## [About this exercise]
Please go line by line and repeat the data below exactly, with no images.

## [Data items]
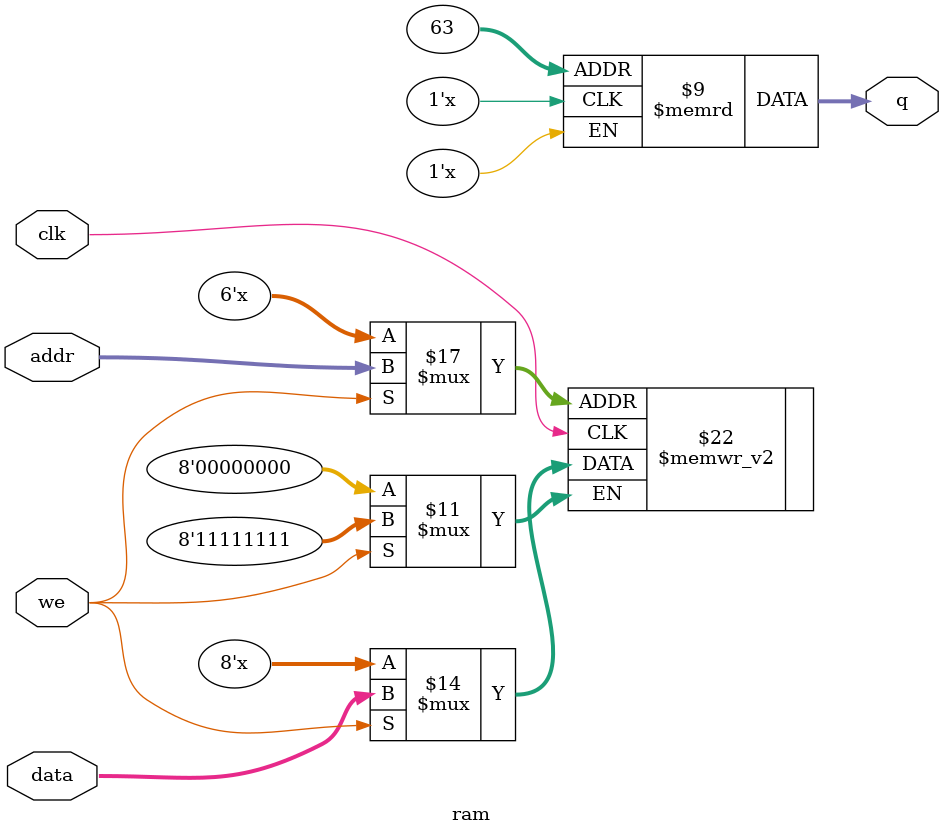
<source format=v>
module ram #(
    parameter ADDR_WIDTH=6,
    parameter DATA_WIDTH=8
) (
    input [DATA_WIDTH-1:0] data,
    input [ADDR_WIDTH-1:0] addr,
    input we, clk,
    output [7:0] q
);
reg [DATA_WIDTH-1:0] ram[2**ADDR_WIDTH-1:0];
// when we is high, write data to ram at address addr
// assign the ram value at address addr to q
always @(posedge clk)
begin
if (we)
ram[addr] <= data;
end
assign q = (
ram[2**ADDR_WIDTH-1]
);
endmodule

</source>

## [Response]
<source format=v>
module ram #(
    parameter ADDR_WIDTH=6,
    parameter DATA_WIDTH=8
) (
    input [DATA_WIDTH-1:0] data,
    input [ADDR_WIDTH-1:0] addr,
    input we, clk,
    output [7:0] q
);
reg [DATA_WIDTH-1:0] ram[2**ADDR_WIDTH-1:0];
// when we is high, write data to ram at address addr
// assign the ram value at address addr to q
always @(posedge clk)
begin
if (we)
ram[addr] <= data;
end
assign q = (
ram[2**ADDR_WIDTH-1]
);
endmodule

</source>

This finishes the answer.